Quote by S. Padre Pio:
If we could perceive for a single instant... the state to which God's grace has raised us, to be nothing less than His own children, destined to reign with His Son for all eternity!
Divine Mercy Reflection
Reflections on Notebook Three: 189-236
We continue now to the third notebook that Saint Faustina filled with messages of Mercy from our Lord. As you enter into this notebook, pause and reflect upon all that you have read so far. Has it changed your perspective on life? Has it changed you? If it has, then continue down that same path and trust that the Lord will continue to do great things in your life. If it has not, reflect upon why!
Sometimes we need more than the words we read. We also need true prayer, deep prayer and what we may call “soaking prayer.” Consider this as you read through the reflections flowing from this notebook and allow the words to not only enter your mind, but to also enter deeper. Read them prayerfully and carefully. Speak to our Lord as Saint Faustina did. Read some more of her actual diary in addition to these reflections and learn from her humble and childlike faith.
The Lord wants to do great things in your life! Open the door, through prayer and reflection, and let Him in!
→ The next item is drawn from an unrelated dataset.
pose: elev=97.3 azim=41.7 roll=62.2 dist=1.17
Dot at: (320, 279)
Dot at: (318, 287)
Reflection 198: The Mercy of True Empathy
The lack of true heartfelt empathy is a clear sign of a certain psychological, emotional and even spiritual disorder. This is mentioned because the opposite is true also. The presence of true heartfelt empathy is a sign that one is psychologically, emotionally and spiritually healthy. Empathy means that you are aware of the other. You sense when someone is hurting or when they are joyful. Furthermore, you feel the pain they feel and experience the joy that they experience. This is an act of mercy in your heart flowing from the Mercy of God. (See Diary #1039).
Reflect, today, upon your empathy or lack thereof. What takes place within your mind, heart and emotions when you encounter either the joys or the sufferings of another. Do you walk right past them, not caring and not engaging them? Or do you see their humanity, recognize their dignity, and treat them with care, compassion and respect? Empathy is ultimately all about the dignity of each and every person and our ability to acknowledge that dignity through our thoughts, feelings, words and actions. Try to honestly look at your own empathy today and if you are surprised at a lacking in this area, look deeper at the reason why. Do not be afraid to admit to this lacking and do not be afraid to seek its remedy. But if you see yourself blessed with a heart of compassion, filled with an awareness of the other, then rejoice because your heart is sharing in and dispensing the Mercy of God.
Lord, I pray that my heart will become an instrument of Your own merciful Heart. In any way that I lack the empathy and compassion flowing from Your Heart, bring me healing. And in every way that I have been blessed to experience the struggles and joys of others on account of sharing in Your Mercy, I thank You. Lord, my deep desire is to share in Your life and love so that my heart may become like unto Yours. Jesus, I trust in You.